Document extract ::
+---+

# How do you feed crickets/locusts vegetables?



## superharber (Jan 1, 2012)

stupid as it may sound, i havent quite worked this out? i thought i would by crickets/locusts as and when i need them? but i cant figure out how i feed them calcium and vegetables etc?


----------



## Daemia (Feb 22, 2012)

i feed mine with a sling shot

on a more serious note, i havent actualy tried feeding my crickets i just dust them

but i have fed mealworms, i just chuck carrot in and they go nuts for it


----------



## ..:: F1D0 ::.. (May 13, 2009)

Gutloading your feeders is a must - think of it as a "you are what you eat" you feed the feeders and care for them just as much as your Lizard and you will have a healthy lizard as what is fed to them, will be fed to your lizard.

I have a faunarium which i put my hoppers into and then i put food in there with them to eat mainly good and high quality veg - i then dust when it comes to feeding the feeders.

People think im mad for treating my feeders as pets - but caring for them in this way will vastly benefit your lizard.


----------



## superharber (Jan 1, 2012)

do u dust them with nutrabol? would that be the same for locusts?


----------



## heatherjhenshaw (Jan 30, 2010)

I put mine into a RUB with mesh in the top for ventilation, that way I can throw food in in the same way as I do with mealies & roaches,

The upside is they are then gut loaded 

The downside however is that I then have to catch the little :censor: again to feed them to the lizards :bash:, which is a nightmare


----------



## superharber (Jan 1, 2012)

was wondering what type of container to keep the crickets/locusts in? so they dont escape etc. cant you gut load them in the container they come in?


----------



## heatherjhenshaw (Jan 30, 2010)

+---+

Dataset section ::
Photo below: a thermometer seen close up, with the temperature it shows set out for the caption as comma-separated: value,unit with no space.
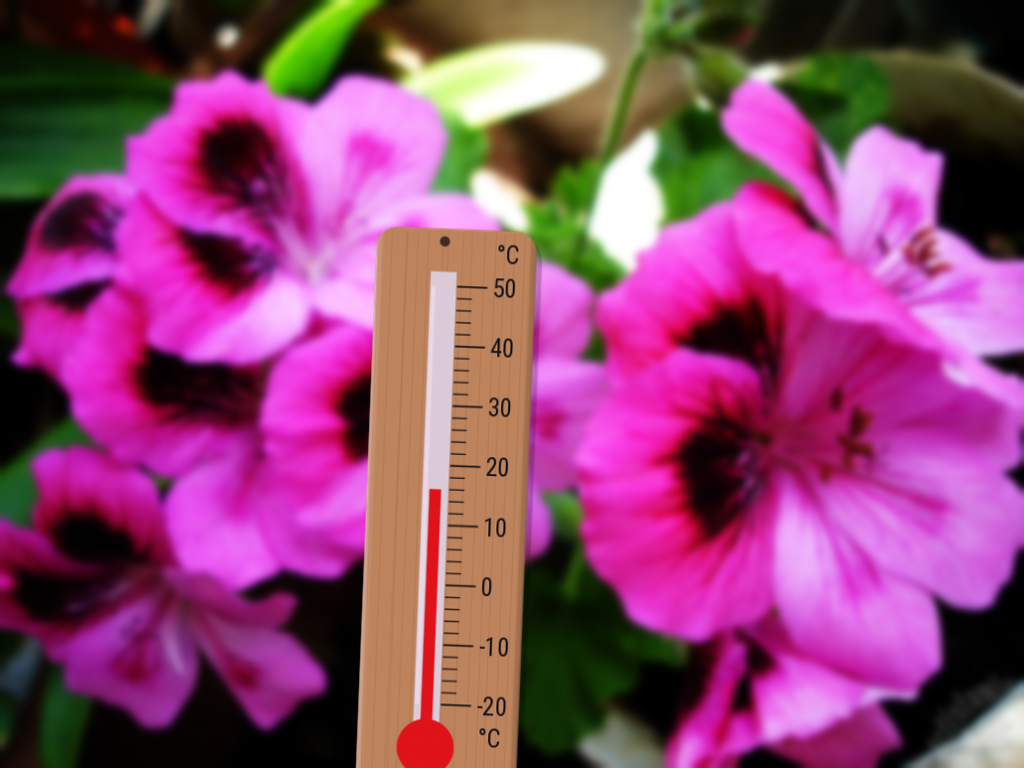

+---+

Directions :: Write the next part of the forum thread on feeding vegetables to crickets and locusts, following on from its final line.

Result of the exercise ::
superharber said:


> was wondering what type of container to keep the crickets/locusts in? so they dont escape etc. cant you gut load them in the container they come in?


Not without having them hopping all over your carpet, I've tried :bash:, I use a large faunarium for the locusts and a rub with a mesh vent in for the crickets


----------



## Kuja (Dec 14, 2011)

just a case of giving them food isn't it? all i do is either(if i bought in bulk) put veg into their rub thingy, or i just put it in the tub before they get eaten the next day.

but yeah you got to gut load them, be like you eating a starved pig or something not worth the time chewing 

and i manage to do it in their container, but at the same time you do end up picking them up off the floor lmao


----------



## ..:: F1D0 ::.. (May 13, 2009)

superharber said:


> was wondering what type of container to keep the crickets/locusts in? so they dont escape etc. cant you gut load them in the container they come in?


Not really - you want to remove them from there small tubs as soon as possible - whilst they are with you (befor fed to chosen lizard) you are going to want to give them the best quality of life as possible by giving them ample room/food/water - you can pick a faunarium up for a few quid or even a RUB - this way, they will last longer too.


----------



## superharber (Jan 1, 2012)

aaaahhhh i dont know what to do..... the faunariums im looking at look like they got gaps where the crickets/locusts could escape?


----------



## SheffRik (Feb 16, 2012)

they make little cricket keepers, should suit you just fine

a few companies do them, Exo Terra being one.

they have little tubes so you can load the crickets into your lizard's tank easily and an openable window on the top for dropping in food every week or so


----------



## Dan Trafford (Mar 10, 2011)

SheffRik said:


> they make little cricket keepers, should suit you just fine
> 
> a few companies do them, Exo Terra being one.
> 
> they have little tubes so you can load the crickets into your lizard's tank easily and an openable window on the top for dropping in food every week or so


The little flap on these where you put the tubes through has a gap and the bugs can get out. I go through one of those tubs that they come in per week if not more so I don't take them out. I mainly use hoppers which like leafy greens and grass, they go nuts for it but not much else. They are not in the tub long enough to warrant getting them a bigger tub but they are well fattened up. Sure a few escape now and then at feeding times but am I the only person who picks them up and puts them back? Just don't leave them in your house then there's no problem :lol2:


----------



## superharber (Jan 1, 2012)

aaaah not so good then


----------



## Dan Trafford (Mar 10, 2011)

superharber said:


> aaaah not so good then


No, although you can fill it in with some flexible sealant like I did.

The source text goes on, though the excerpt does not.